Market structure reveals a compressed trading range between $0.123 and $0.138 that’s coiling tighter with each test. This 12% range resembles similar compression phases from 2023 that resolved violently in both directions – the key difference this time is the failed trendline breakout that trapped late buyers and created overhead supply that wasn’t present in previous accumulation ranges.
Bulls Need Volume Surge Above $0.138 to Shift Momentum
Should price reclaim the 20-day EMA at $0.1375 on expanding volume, bulls could target the December breakdown point at $0.1428 where the failed trendline breakout originated. This scenario requires a decisive daily close above $0.138 to confirm the double-bottom pattern, with follow-through targeting the 50-day EMA at $0.1537 as the next major resistance level.
The bearish domino falls if DOGE loses $0.13 support on a daily close, particularly if accompanied by volume expansion. This would invalidate the double-bottom formation and likely flush positions down to the monthly S1 at $0.1233, with panic selling potentially extending toward the psychological $0.10 level that hasn’t traded since October 2023. The trapped longs from the trendline breakout would accelerate any breakdown as stops cascade.

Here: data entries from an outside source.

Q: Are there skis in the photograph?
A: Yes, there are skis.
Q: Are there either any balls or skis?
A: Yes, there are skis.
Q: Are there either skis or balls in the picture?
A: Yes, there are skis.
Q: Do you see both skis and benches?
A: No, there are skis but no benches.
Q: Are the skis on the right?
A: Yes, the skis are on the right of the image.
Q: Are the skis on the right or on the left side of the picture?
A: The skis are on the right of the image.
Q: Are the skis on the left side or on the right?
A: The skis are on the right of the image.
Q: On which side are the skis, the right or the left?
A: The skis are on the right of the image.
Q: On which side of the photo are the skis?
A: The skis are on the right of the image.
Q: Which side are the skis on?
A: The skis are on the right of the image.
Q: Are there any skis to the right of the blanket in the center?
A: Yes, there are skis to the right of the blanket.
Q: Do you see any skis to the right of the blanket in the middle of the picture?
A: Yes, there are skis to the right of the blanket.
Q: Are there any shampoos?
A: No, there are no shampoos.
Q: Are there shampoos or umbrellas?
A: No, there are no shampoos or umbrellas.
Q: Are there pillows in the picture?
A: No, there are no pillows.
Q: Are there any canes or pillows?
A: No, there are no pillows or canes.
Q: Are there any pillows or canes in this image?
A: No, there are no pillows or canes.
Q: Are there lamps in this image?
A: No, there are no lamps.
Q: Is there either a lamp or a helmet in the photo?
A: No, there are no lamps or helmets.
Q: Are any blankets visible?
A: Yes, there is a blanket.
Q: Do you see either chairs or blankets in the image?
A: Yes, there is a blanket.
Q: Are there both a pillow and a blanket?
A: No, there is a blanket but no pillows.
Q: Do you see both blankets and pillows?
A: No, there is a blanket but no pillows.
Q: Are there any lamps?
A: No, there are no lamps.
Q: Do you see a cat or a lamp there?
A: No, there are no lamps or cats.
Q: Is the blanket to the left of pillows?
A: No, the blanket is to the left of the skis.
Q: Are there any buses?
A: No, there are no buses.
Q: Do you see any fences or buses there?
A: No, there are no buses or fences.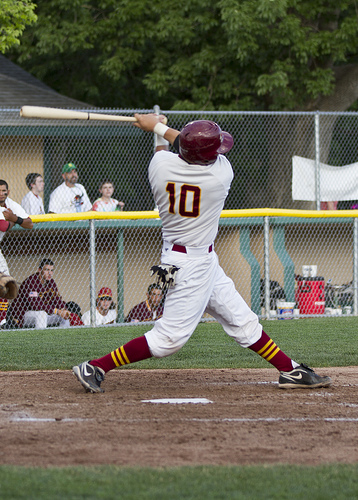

Given the oversold momentum readings, mature downtrend exhaustion signals, and repeated defense of $0.13 support, the most probable near-term path is for DOGE to consolidate between $0.123-$0.138 while momentum indicators reset from oversold extremes. This sideways grind would allow moving averages to descend toward price, setting up a cleaner risk-reward for the next directional move once this compression phase resolves.